Text under study Block Start

# It's about time



## Parla

VBulletin appears to be confused about the time. When we were on Daylight Saving Time, it showed standard time. Now that we're on Standard Time, it's showing what would be our DST. I'm writing this at 1:58 p.m. EST—but the forum clock tells me that it's 2:58.


----------



## JamesM

Hmmm... I hadn't noticed.  I'm writing this at 11:42 Pacific Standard Time.  I wonder what will show up on the post?

[edit]  Looks okay to me.  Which clock are you looking at?  I've never noticed a time other than the one that shows up on posts.

[edit]  Oh... I see one way down at the bottom of the page in small print.  Is that what you're talking about?  Mine shows GMT-8, which is correct for me.

Any chance you shifted your time zone somewhere along the way?  You should be GMT-5, right?  You should be able to adjust it in your profile preferences.

Just tried it... it works.  Click on Settings (upper right, near Log Out) and then scroll down left-hand side until you see General Settings.  You can set your time zone there.  Be sure to hit the Save Changes button at the bottom of the page after you've changed it.

(By the way, your post showed up for me as 10:58 PST, which is correct for 1:58pm EST, so I think the board's working fine.)


----------



## Parla

Well, that would be 2:42 p.m. here in the East. The time stamp on your message: 3:43 p.m.

I'll follow your suggestion and see what happens . . .

_Edit_: Well, it _was_ set to GMT-5. I guess it didn't realize that we went back to ST last week (and the UK had gone off Summer Time the week before).  I told it to forget about DST, and it's now showing the same time as my computer and my clock. I'll just change it again when we go back to EDT (I'm already counting the days; I really hate how early it gets dark now).

I actually didn't realize we can control that. Thanks!


----------



## JamesM

Some software hasn't adjusted to the change in Daylight Saving Time in the U.S., even though the law was changed by George W. Bush.  It could be that it was jumping around early.  Our atomic clock does that.  We have to set it to Mountain Time for a few weeks until the new Standard Time date comes around.

Glad you got it fixed!


----------



## Wordsmyth

JamesM said:


> _[...] _Which clock are you looking at? I've never noticed a time other than the one that shows up on posts.
> 
> [edit] Oh... I see one way down at the bottom of the page in small print. Is that what you're talking about? _[...] _


 I'd never noticed that one either ... but I'd be a bit wary of it. It seems to show the right time when you first navigate to a page, then it freezes at that time until you refresh the page or navigate to another one. It's currently telling me that the time now is 8:55 PM (which is what it showed 9 minutes ago), but it's actually 9:04 pm.

Text under study Block End
Provided material Block Start

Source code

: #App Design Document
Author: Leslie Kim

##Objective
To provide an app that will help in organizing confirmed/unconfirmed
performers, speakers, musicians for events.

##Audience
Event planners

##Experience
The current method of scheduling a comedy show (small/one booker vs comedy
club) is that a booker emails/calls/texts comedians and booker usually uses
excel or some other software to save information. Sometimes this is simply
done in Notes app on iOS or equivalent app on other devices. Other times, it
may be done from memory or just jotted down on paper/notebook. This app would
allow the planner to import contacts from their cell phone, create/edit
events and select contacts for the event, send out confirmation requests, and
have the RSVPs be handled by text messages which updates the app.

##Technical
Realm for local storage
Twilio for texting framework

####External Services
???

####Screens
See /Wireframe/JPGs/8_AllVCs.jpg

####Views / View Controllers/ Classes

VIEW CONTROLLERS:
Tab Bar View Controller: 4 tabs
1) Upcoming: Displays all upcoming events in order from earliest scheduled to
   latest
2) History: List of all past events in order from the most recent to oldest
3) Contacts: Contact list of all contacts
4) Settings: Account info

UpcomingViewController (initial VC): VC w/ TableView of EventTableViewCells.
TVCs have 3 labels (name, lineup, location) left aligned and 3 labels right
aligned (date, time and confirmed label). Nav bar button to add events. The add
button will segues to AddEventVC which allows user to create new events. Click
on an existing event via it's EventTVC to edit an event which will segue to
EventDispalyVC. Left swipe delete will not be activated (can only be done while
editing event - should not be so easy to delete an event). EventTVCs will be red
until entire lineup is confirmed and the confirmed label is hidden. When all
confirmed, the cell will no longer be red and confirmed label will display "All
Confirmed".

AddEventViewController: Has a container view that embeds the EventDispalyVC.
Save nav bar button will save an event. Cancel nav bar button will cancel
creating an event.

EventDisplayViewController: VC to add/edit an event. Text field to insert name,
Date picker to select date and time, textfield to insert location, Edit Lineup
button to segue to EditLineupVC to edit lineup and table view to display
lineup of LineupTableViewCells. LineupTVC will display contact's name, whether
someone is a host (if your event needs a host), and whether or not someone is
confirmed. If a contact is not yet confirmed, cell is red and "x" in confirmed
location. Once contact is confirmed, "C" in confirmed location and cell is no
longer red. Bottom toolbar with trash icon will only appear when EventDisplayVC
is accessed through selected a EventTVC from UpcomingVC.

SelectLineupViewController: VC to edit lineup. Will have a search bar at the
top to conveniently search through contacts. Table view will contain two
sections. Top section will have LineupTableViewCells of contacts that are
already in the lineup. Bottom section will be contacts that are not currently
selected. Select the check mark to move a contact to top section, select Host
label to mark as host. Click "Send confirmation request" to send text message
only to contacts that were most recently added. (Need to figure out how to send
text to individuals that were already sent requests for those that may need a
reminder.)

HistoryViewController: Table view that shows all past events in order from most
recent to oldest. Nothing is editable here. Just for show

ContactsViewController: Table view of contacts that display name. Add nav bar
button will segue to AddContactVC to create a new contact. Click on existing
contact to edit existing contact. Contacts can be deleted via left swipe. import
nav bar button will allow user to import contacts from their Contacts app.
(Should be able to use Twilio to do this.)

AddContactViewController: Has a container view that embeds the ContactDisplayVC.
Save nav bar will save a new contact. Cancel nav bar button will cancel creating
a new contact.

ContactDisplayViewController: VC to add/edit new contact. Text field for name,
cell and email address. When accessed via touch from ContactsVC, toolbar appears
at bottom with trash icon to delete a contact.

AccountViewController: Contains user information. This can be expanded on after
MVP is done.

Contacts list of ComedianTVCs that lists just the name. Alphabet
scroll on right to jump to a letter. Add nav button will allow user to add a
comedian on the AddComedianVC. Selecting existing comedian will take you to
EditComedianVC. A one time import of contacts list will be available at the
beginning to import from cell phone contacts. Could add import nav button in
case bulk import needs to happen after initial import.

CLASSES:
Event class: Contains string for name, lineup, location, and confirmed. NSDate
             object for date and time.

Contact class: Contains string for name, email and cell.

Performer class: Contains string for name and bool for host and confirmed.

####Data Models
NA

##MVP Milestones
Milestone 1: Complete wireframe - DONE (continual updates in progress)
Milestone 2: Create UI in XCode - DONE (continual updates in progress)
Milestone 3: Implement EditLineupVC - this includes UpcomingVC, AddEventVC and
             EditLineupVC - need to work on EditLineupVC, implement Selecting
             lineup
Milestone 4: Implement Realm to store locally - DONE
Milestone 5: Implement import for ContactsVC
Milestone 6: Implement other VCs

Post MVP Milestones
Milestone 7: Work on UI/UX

Provided material Block End

## What the task requires
In the forum thread about the board's clock, what time zone was Parla's profile already set to on checking?

## Result for this exercise
GMT-5